# Problem details
For the string "none", search the entries below and copy every line where it appears.

--- Input data Enclosed Below ---

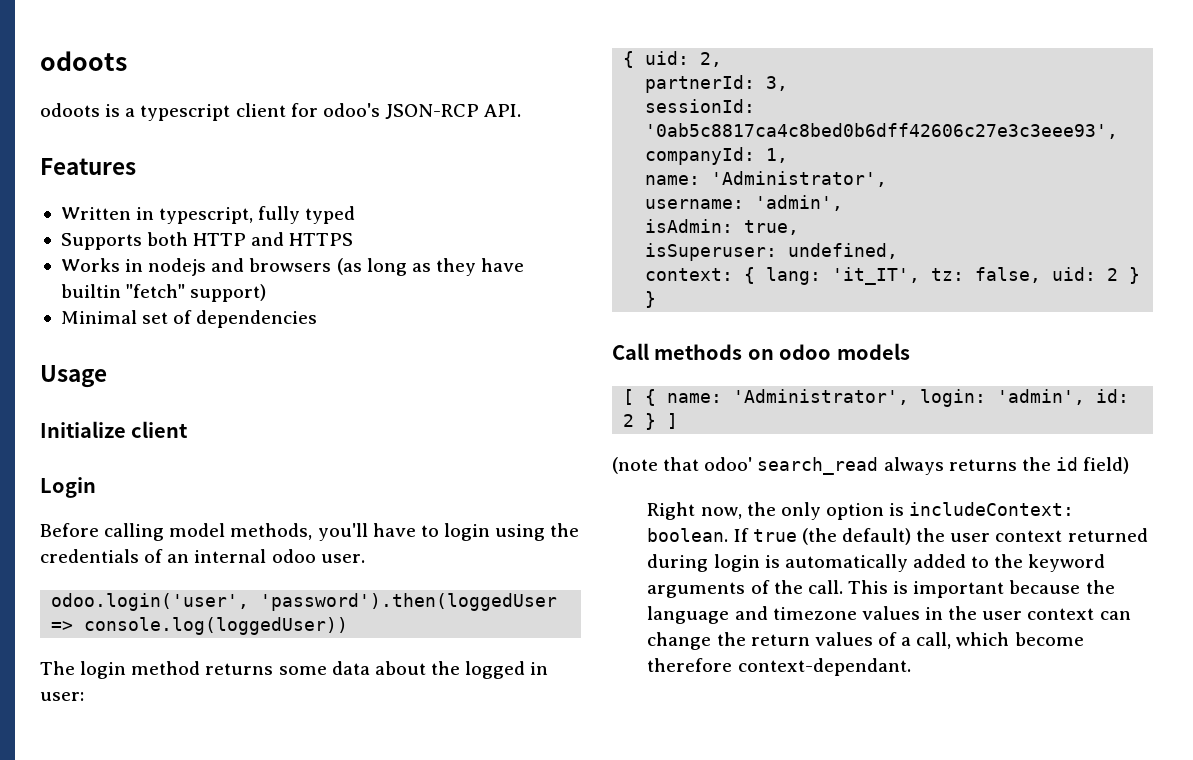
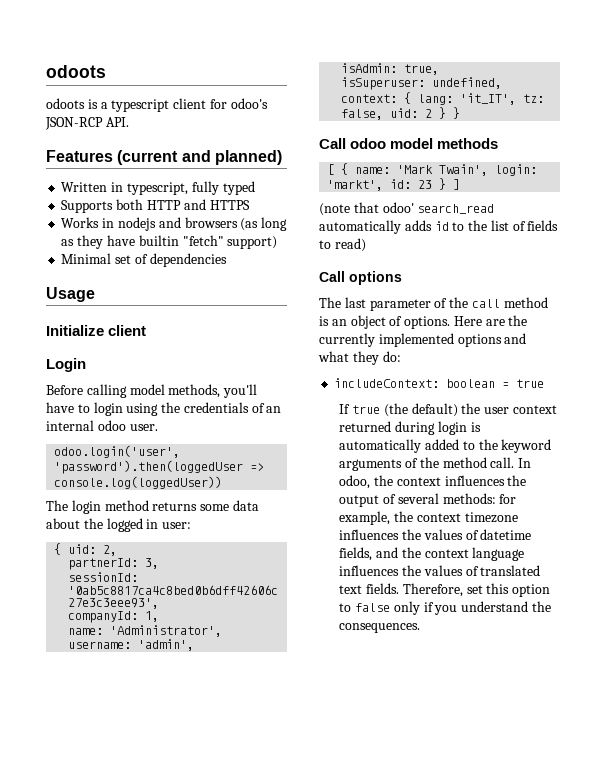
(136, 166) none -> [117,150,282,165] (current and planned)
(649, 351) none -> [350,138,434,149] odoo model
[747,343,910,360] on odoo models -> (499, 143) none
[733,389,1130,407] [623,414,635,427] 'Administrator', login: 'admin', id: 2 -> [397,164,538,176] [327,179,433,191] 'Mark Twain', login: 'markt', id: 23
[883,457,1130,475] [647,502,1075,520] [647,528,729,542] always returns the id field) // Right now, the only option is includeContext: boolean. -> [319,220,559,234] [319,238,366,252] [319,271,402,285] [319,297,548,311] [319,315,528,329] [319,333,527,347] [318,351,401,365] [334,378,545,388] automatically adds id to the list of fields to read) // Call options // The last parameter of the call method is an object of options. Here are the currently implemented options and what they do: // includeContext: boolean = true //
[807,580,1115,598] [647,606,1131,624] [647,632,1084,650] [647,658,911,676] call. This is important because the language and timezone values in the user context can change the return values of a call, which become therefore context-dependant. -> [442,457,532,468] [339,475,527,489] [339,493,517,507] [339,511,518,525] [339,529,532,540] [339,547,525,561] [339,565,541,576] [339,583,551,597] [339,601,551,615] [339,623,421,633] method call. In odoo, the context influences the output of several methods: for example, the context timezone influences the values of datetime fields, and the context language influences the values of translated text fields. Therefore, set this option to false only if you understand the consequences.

--- End of Enclosed Input data ---

# Answer section
(136, 166) none -> [117,150,282,165] (current and planned)
(649, 351) none -> [350,138,434,149] odoo model
[747,343,910,360] on odoo models -> (499, 143) none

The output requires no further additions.